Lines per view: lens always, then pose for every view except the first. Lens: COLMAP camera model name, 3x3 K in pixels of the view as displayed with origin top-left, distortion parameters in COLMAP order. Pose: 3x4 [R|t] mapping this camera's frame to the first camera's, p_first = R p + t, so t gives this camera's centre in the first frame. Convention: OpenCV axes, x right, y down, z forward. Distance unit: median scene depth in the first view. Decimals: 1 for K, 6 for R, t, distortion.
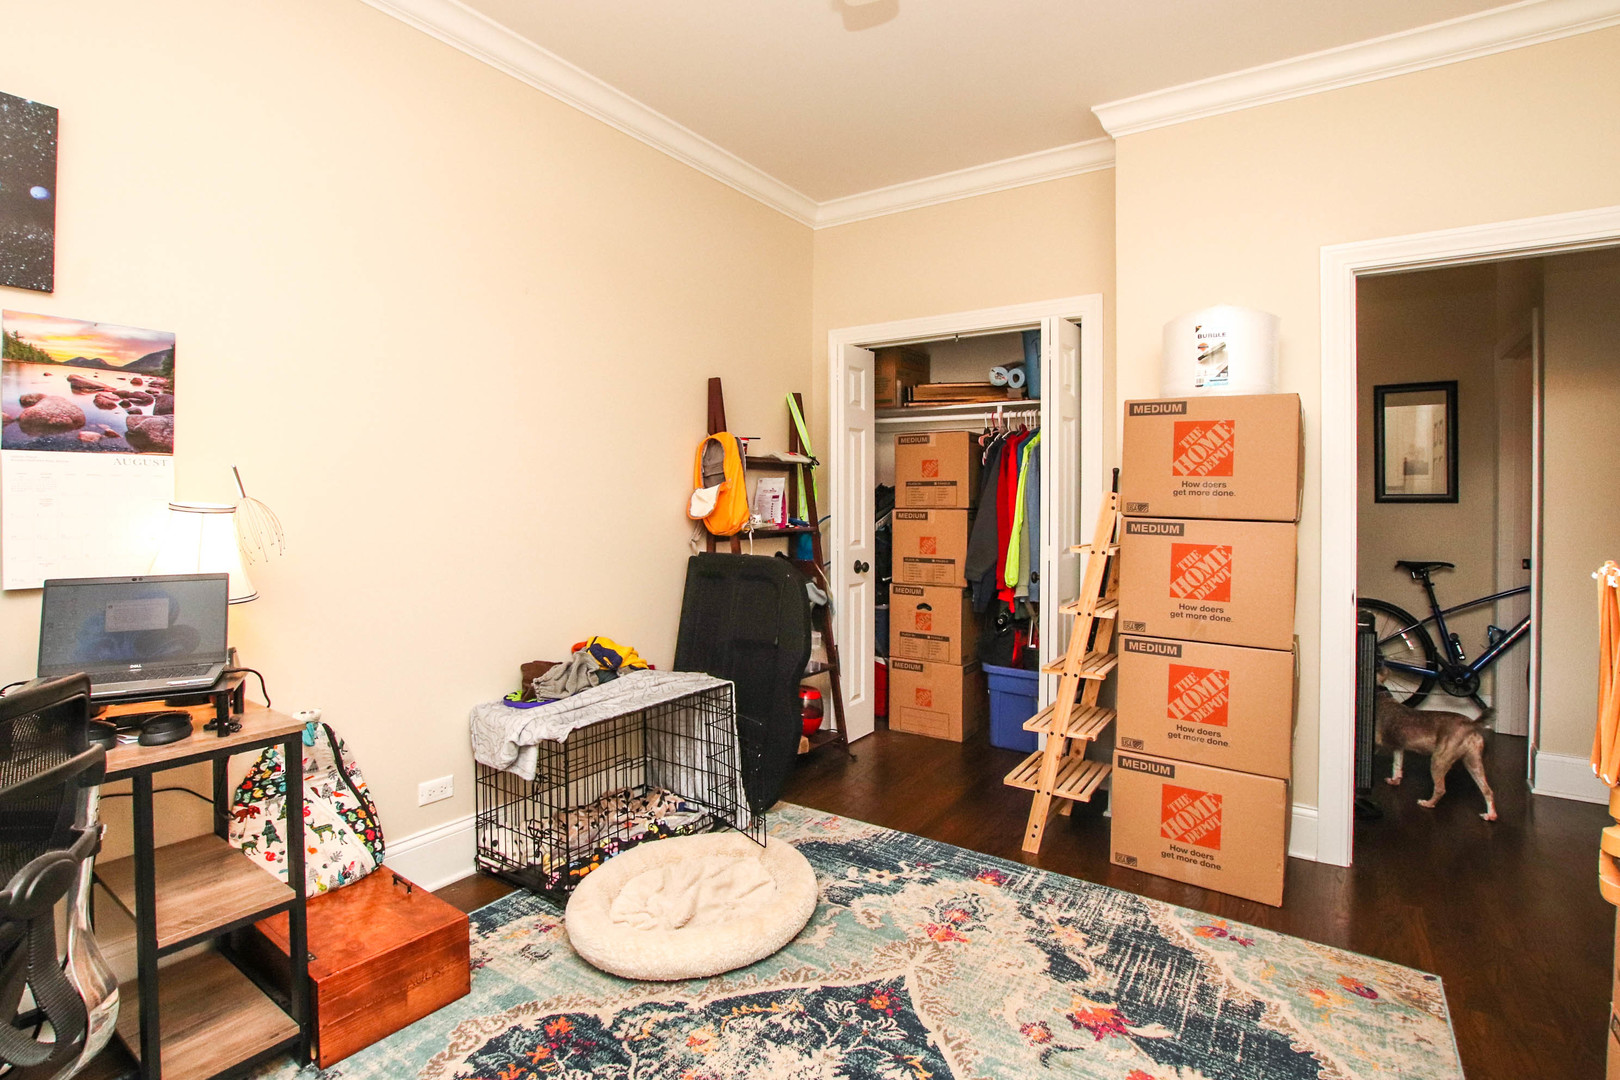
lens RADIAL K [[781.7, 0, 813.7], [0, 781.7, 552.8], [0, 0, 1]] dist [0.000182, 0.000592]
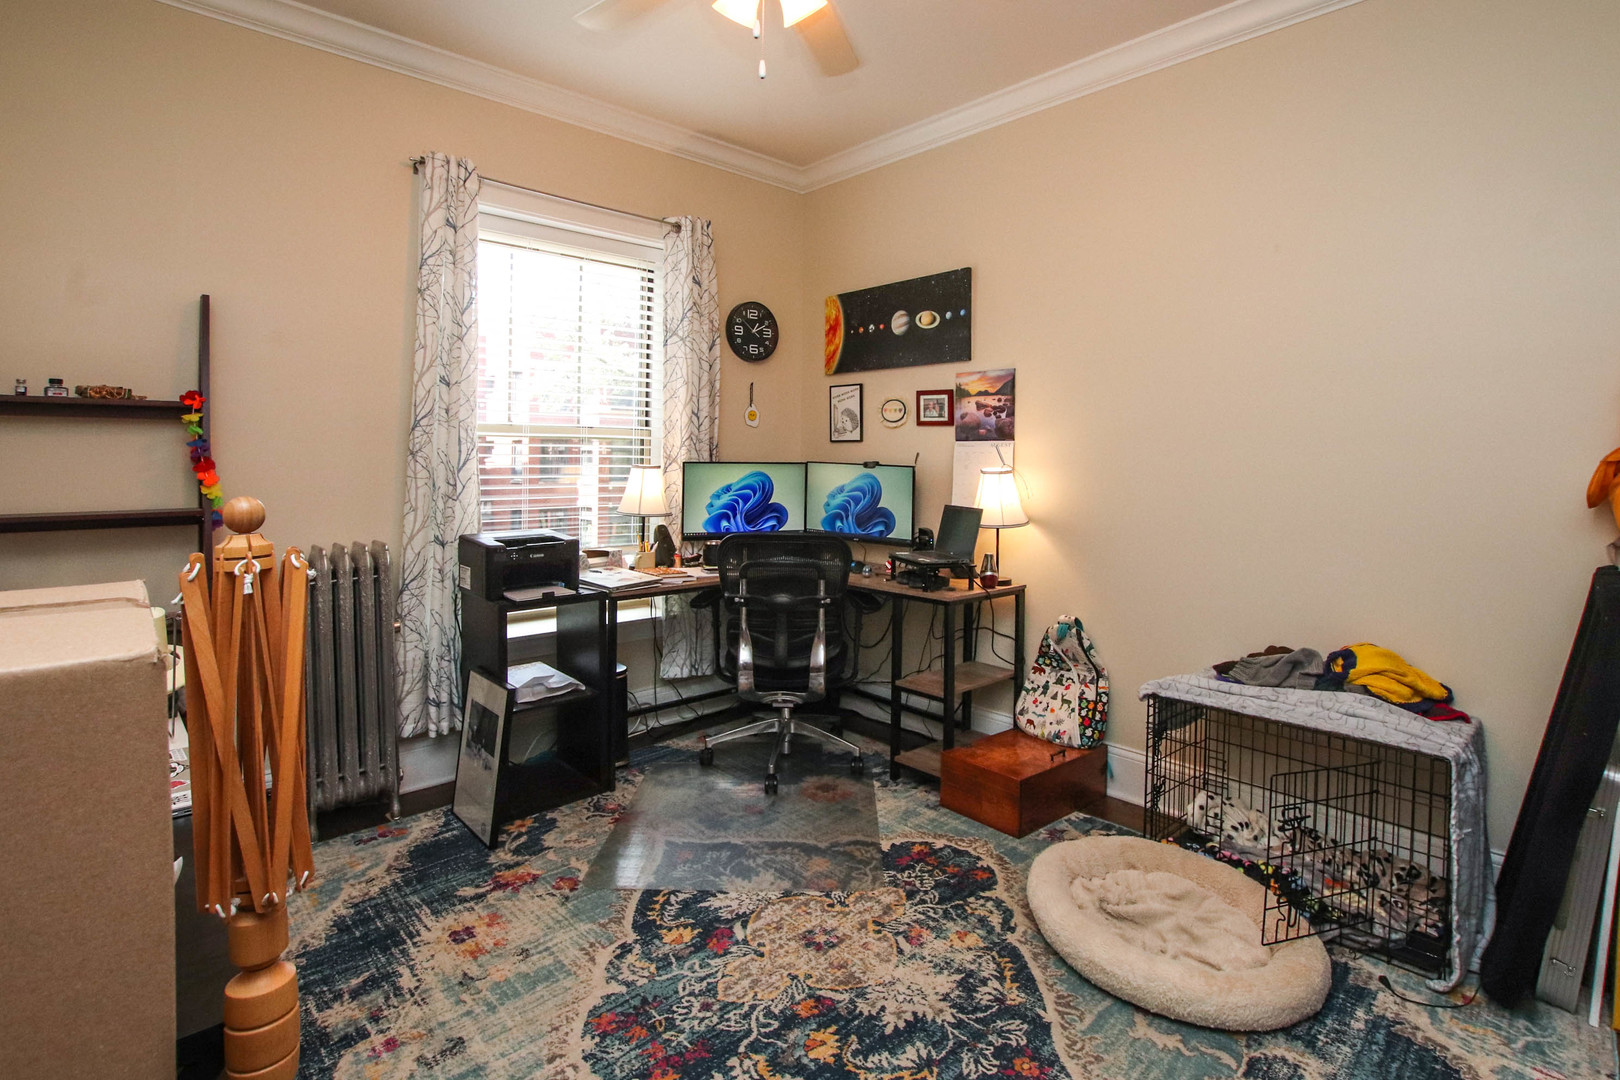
lens RADIAL K [[781.7, 0, 813.7], [0, 781.7, 552.8], [0, 0, 1]] dist [0.000182, 0.000592]
pose [[-0.211758, 0.102069, -0.971978, 0.937811], [-0.078126, 0.989581, 0.120938, -0.054552], [0.974194, 0.101546, -0.201578, 0.941754]]
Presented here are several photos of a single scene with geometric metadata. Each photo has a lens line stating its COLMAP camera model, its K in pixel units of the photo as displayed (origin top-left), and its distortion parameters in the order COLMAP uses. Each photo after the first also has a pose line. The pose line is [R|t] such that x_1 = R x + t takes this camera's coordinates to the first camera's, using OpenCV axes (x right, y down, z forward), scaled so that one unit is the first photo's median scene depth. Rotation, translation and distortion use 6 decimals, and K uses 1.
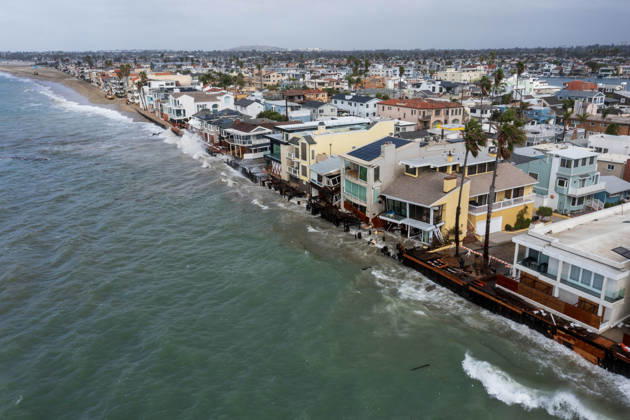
lens RADIAL K [[503.0, 0, 314.8], [0, 503.0, 210.3], [0, 0, 1]] dist [0.008424, 0.017005]
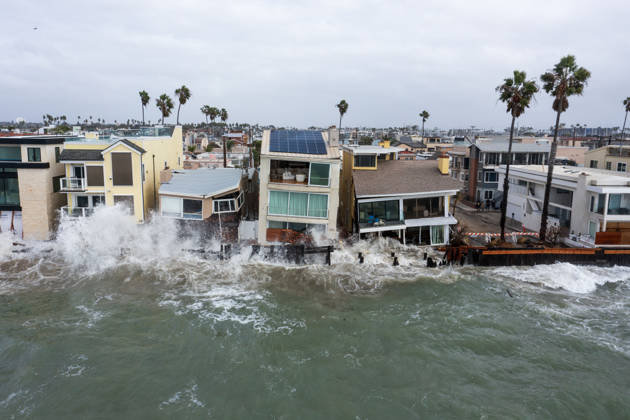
lens RADIAL K [[503.0, 0, 312.7], [0, 503.0, 216.3], [0, 0, 1]] dist [0.008424, 0.017005]
pose [[0.487791, -0.131427, 0.863010, -0.390854], [0.247956, 0.968743, 0.007380, -0.021102], [-0.837005, 0.210389, 0.505133, 0.562044]]
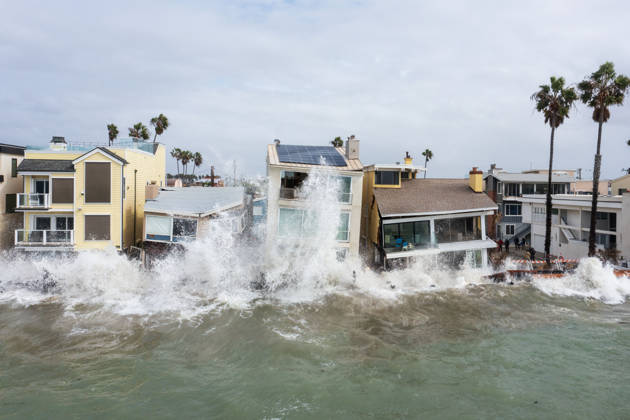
lens RADIAL K [[551.9, 0, 342.5], [0, 551.9, 197.3], [0, 0, 1]] dist [0.014046, 0.006174]
pose [[0.402944, -0.002538, 0.915221, -0.375044], [0.259544, 0.959260, -0.111609, 0.004995], [-0.877652, 0.282512, 0.387187, 0.622776]]
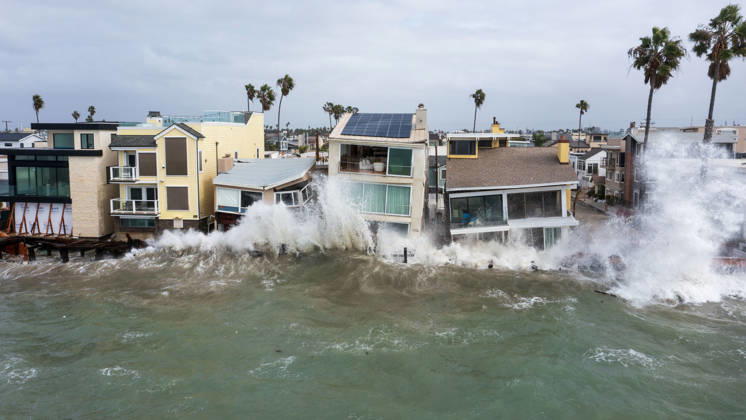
lens RADIAL K [[591.4, 0, 370.6], [0, 591.4, 204.9], [0, 0, 1]] dist [0.011361, 0.014718]
pose [[0.623779, -0.080302, 0.777465, -0.340663], [0.228053, 0.970124, -0.082772, 0.014670], [-0.747590, 0.228935, 0.623456, 0.522443]]
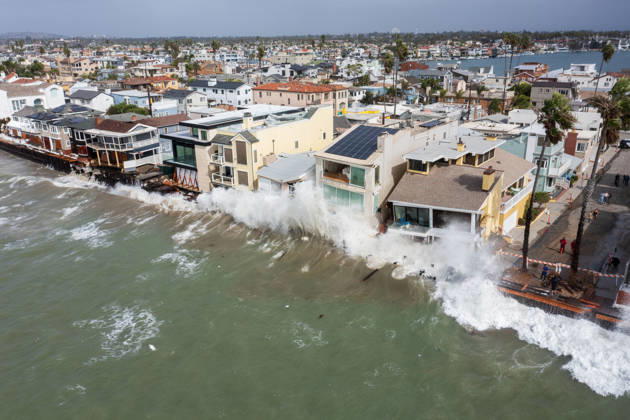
lens RADIAL K [[503.0, 0, 313.8], [0, 503.0, 211.2], [0, 0, 1]] dist [0.008424, 0.017005]
pose [[0.927693, -0.125958, 0.351456, -0.195154], [0.117653, 0.992036, 0.044981, -0.050887], [-0.354322, -0.000379, 0.935123, 0.254427]]
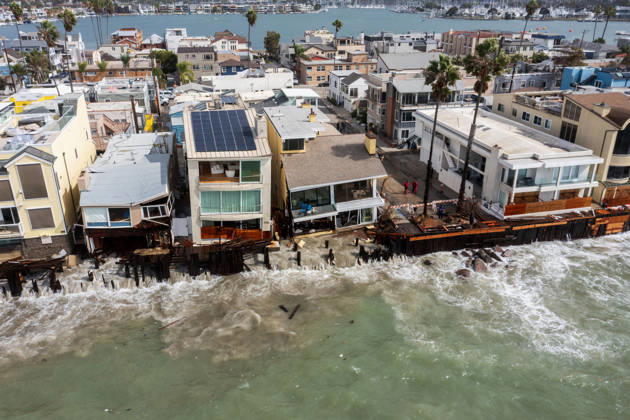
lens RADIAL K [[503.0, 0, 312.5], [0, 503.0, 216.6], [0, 0, 1]] dist [0.008424, 0.017005]
pose [[0.314482, -0.373121, 0.872858, -0.375111], [0.285348, 0.914142, 0.287961, -0.148171], [-0.905361, 0.158510, 0.393950, 0.559244]]
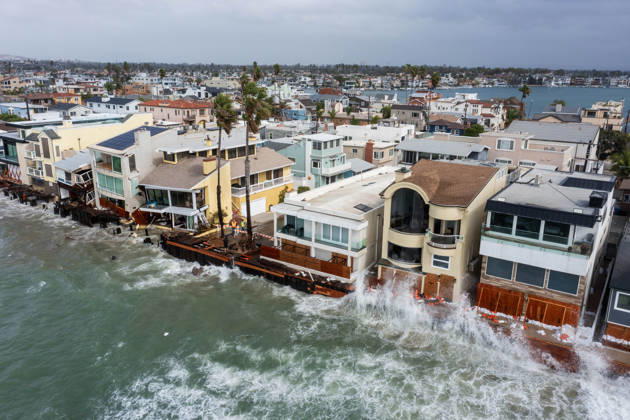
lens RADIAL K [[503.0, 0, 313.8], [0, 503.0, 210.4], [0, 0, 1]] dist [0.008424, 0.017005]
pose [[0.907776, -0.093702, 0.408855, 0.031736], [0.104911, 0.994469, -0.005019, 0.042885], [-0.406123, 0.047450, 0.912586, 0.020056]]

★ ★ ★ ★ ★

TASK TO CARRY OUT.
Would you transcribe the whole listing above exactly? The pictures should not be included.

WORKED SOLUTION.
Lines per view: lens always, then pose for every view except the first. Lens: COLMAP camera model name, 3x3 K in pixels of the view as displayed with origin top-left, distortion parameters in COLMAP order. Pose: 3x4 [R|t] mapping this camera's frame to the first camera's, p_first = R p + t, so t gives this camera's centre in the first frame. Convention: OpenCV axes, x right, y down, z forward. Distance unit: median scene depth in the first view. Decimals: 1 for K, 6 for R, t, distortion.
lens RADIAL K [[781.7, 0, 813.7], [0, 781.7, 552.8], [0, 0, 1]] dist [0.000182, 0.000592]
lens RADIAL K [[781.7, 0, 813.7], [0, 781.7, 552.8], [0, 0, 1]] dist [0.000182, 0.000592]
pose [[-0.211758, 0.102069, -0.971978, 0.937811], [-0.078126, 0.989581, 0.120938, -0.054552], [0.974194, 0.101546, -0.201578, 0.941754]]
Presented here are several photos of a single scene with geometric metadata. Each photo has a lens line stating its COLMAP camera model, its K in pixel units of the photo as displayed (origin top-left), and its distortion parameters in the order COLMAP uses. Each photo after the first also has a pose line. The pose line is [R|t] such that x_1 = R x + t takes this camera's coordinates to the first camera's, using OpenCV axes (x right, y down, z forward), scaled so that one unit is the first photo's median scene depth. Rotation, translation and distortion use 6 decimals, and K uses 1.
lens RADIAL K [[503.0, 0, 314.8], [0, 503.0, 210.3], [0, 0, 1]] dist [0.008424, 0.017005]
lens RADIAL K [[503.0, 0, 312.7], [0, 503.0, 216.3], [0, 0, 1]] dist [0.008424, 0.017005]
pose [[0.487791, -0.131427, 0.863010, -0.390854], [0.247956, 0.968743, 0.007380, -0.021102], [-0.837005, 0.210389, 0.505133, 0.562044]]
lens RADIAL K [[551.9, 0, 342.5], [0, 551.9, 197.3], [0, 0, 1]] dist [0.014046, 0.006174]
pose [[0.402944, -0.002538, 0.915221, -0.375044], [0.259544, 0.959260, -0.111609, 0.004995], [-0.877652, 0.282512, 0.387187, 0.622776]]
lens RADIAL K [[591.4, 0, 370.6], [0, 591.4, 204.9], [0, 0, 1]] dist [0.011361, 0.014718]
pose [[0.623779, -0.080302, 0.777465, -0.340663], [0.228053, 0.970124, -0.082772, 0.014670], [-0.747590, 0.228935, 0.623456, 0.522443]]
lens RADIAL K [[503.0, 0, 313.8], [0, 503.0, 211.2], [0, 0, 1]] dist [0.008424, 0.017005]
pose [[0.927693, -0.125958, 0.351456, -0.195154], [0.117653, 0.992036, 0.044981, -0.050887], [-0.354322, -0.000379, 0.935123, 0.254427]]
lens RADIAL K [[503.0, 0, 312.5], [0, 503.0, 216.6], [0, 0, 1]] dist [0.008424, 0.017005]
pose [[0.314482, -0.373121, 0.872858, -0.375111], [0.285348, 0.914142, 0.287961, -0.148171], [-0.905361, 0.158510, 0.393950, 0.559244]]
lens RADIAL K [[503.0, 0, 313.8], [0, 503.0, 210.4], [0, 0, 1]] dist [0.008424, 0.017005]
pose [[0.907776, -0.093702, 0.408855, 0.031736], [0.104911, 0.994469, -0.005019, 0.042885], [-0.406123, 0.047450, 0.912586, 0.020056]]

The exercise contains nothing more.